Eu sempre me pergunto se algum dia você vai se arrepender, fico horas deitada na cama olhando uma foto nossa que eu ainda não tive coragem de jogar fora e me pergunto se você vai se arrepender. Fico pensando que em algum momento você vai fingir que somos personagens principais de algum filme meia-boca e que você vai vir correndo pro meu apartamento para confessar que não sabe viver sem mim. Fico jurando pra mim mesma que o telefone vai tocar quando eu menos esperar e sempre finjo estar bem distraída, mas me traio dando uma olhadela cautelosa pro celular de cinco em cinco minutos. Eu me pergunto se você não tem remorso por ter me tratado daquela forma enquanto eu só te dava todo amor que havia em mim. Eu só queria que você tivesse um pouco de medo de me perder para quem me achasse andando por aí, que você tivesse medo de que quando eu saísse pelas ruas para beber sua ausência, alguém poderia me pegar no colo e me levar embora. E se eu resolvesse ir embora de vez, amor? Pro Alaska, pro Canadá ou pra Nova Zelândia, hein? Será que você acordaria a tempo de me impedir de ir? Diz que sim.

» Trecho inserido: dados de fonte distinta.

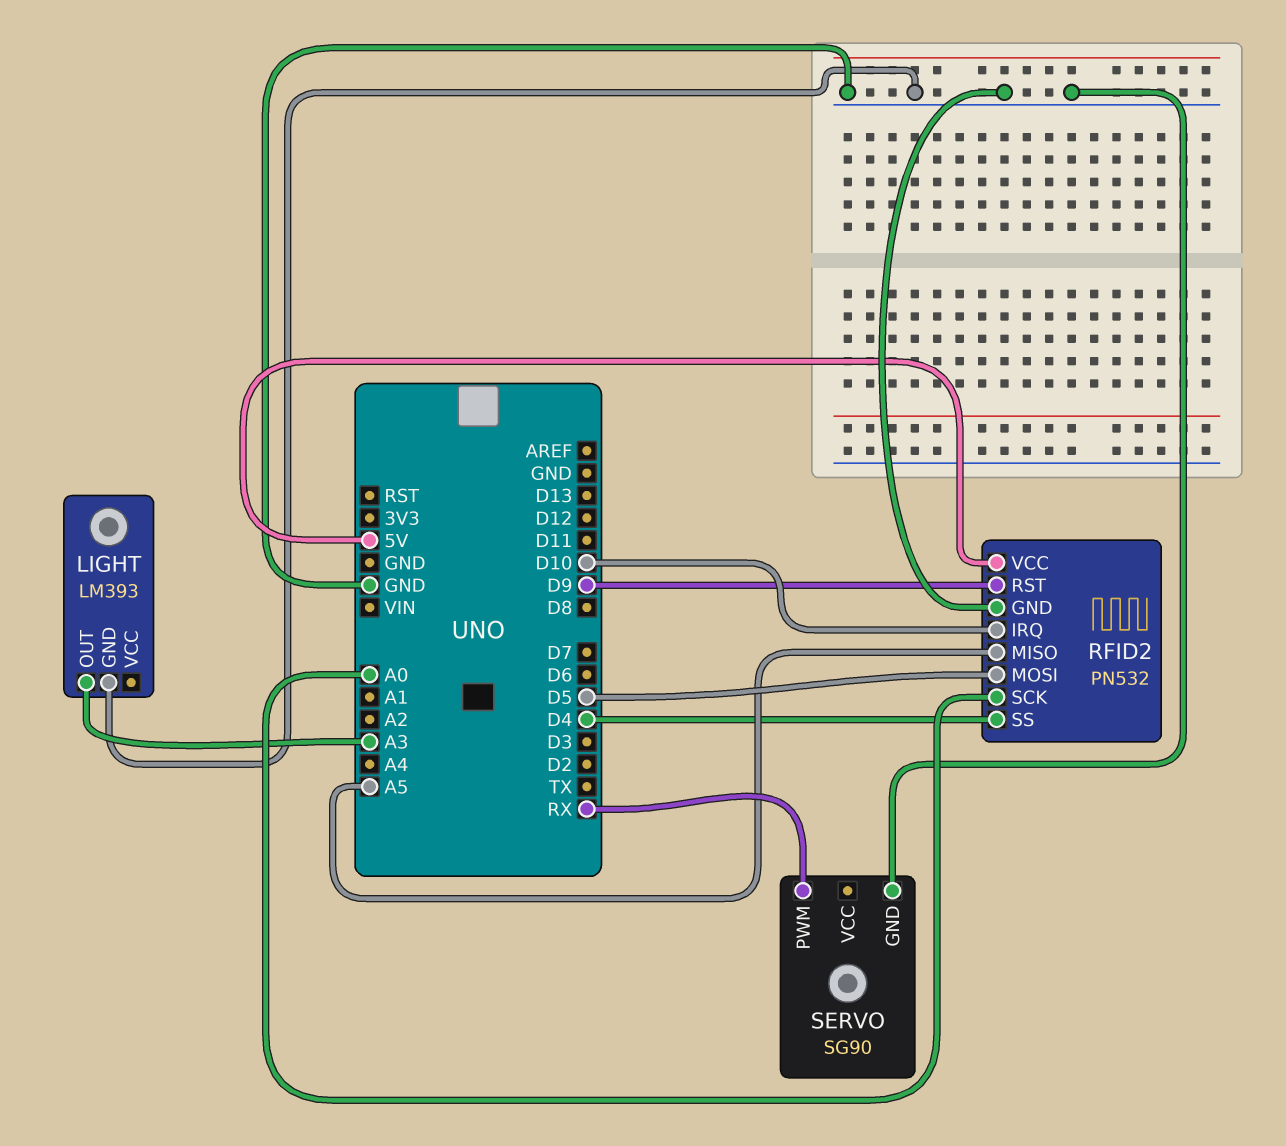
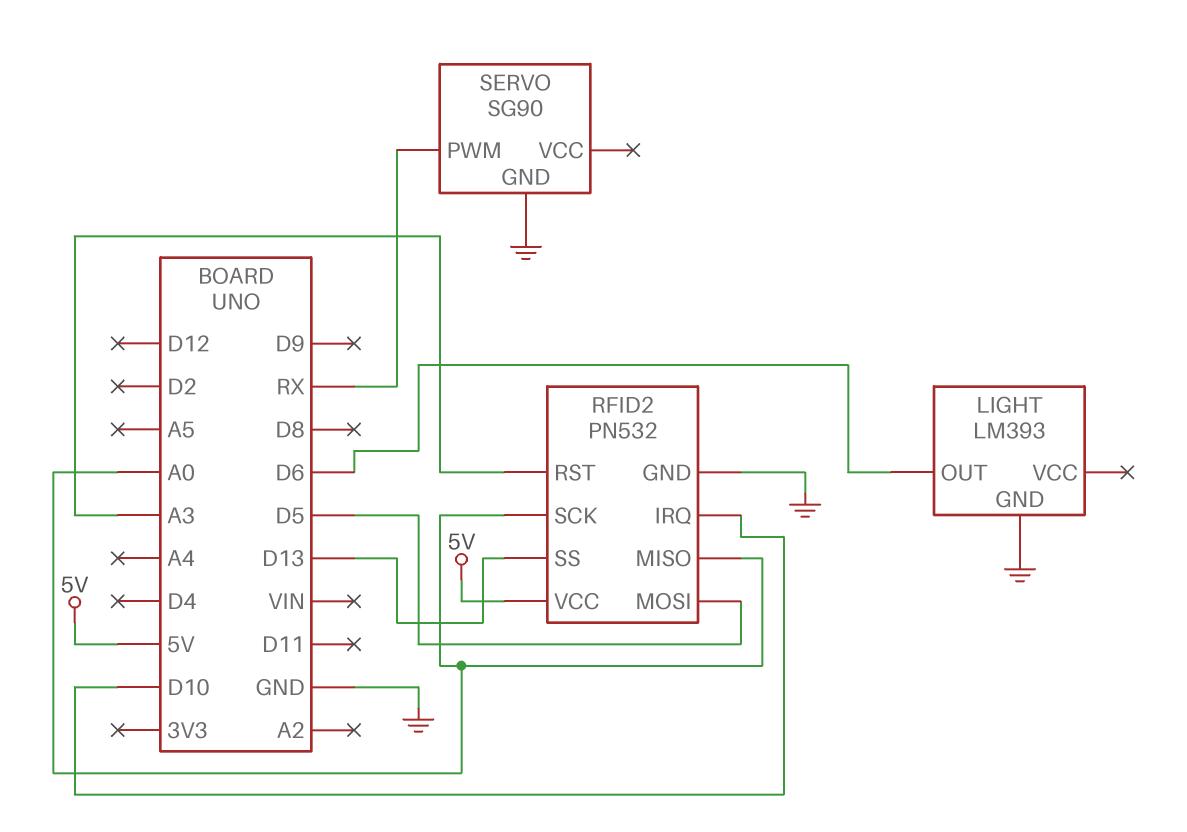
LIGHT pin OUT: A3 -> D6
RFID2 pin MISO: A5 -> A0
RFID2 pin RST: D9 -> A3
RFID2 pin SS: D4 -> D13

quarta-feira, 1 de agosto de 2012

Pedaços soltos de nós.

Junto pedaços seus por todos os cantos, mas quando te observo, você continua todo desconfigurado. Continua com um pedaço rachado e outro pedaço sem encaixe. Aí começa a me olhar com essa cara de quem já não quer mais ficar, só pra ver se eu não te quebro em milhares de pedaços e te deixo livre pra não ser nada. Mas que triste seria, amor. Que triste seria não ser nada. E como eu nunca te obedeci, sempre fui contra tudo que você dizia, eu te empilhava no canto da sala, tomava um café e te observava em silêncio até alguma ideia brilhante aparecer na minha mente. E eu passava noites e dias e madrugadas e estações inteiras tentando nos consertar, mas você nunca percebia, nunca entendia e sempre me olhava com a mesma cara de antes. Eu me encolhia no canto pensando o que eu estava fazendo de errado e você nunca falava. Eu dava tudo de mim e você nunca falava. Eu ficava naquele blábláblá sem pausas enquanto tentava te fazer lembrar dos nossos planos, dos nomes dos nossos futuros filhos, dos nossos cachorros e você ficava naquele silêncio do tamanho de um abismo que eu nunca entendia. Eu me quebrava toda pra ver se alguma pecinha de mim te ajudaria a se reconstruir, eu tentava me encaixar e sempre ficava com uma parte de mim solta. Eu só implorava bem baixo pra você me ajudar, pra você me cuidar, pra gente se cuidar juntos. Mas você não ouvia. E de alguma forma, eu tirava forças não sei de onde, pra me recompor sozinha e lutar por você mais uma vez. Só mais uma. Última vez, promessa. As últimas vezes nunca foram últimas. Não creio que algum dia vão ser.

Eu fico, juro que fico. Mas me pede pra ficar.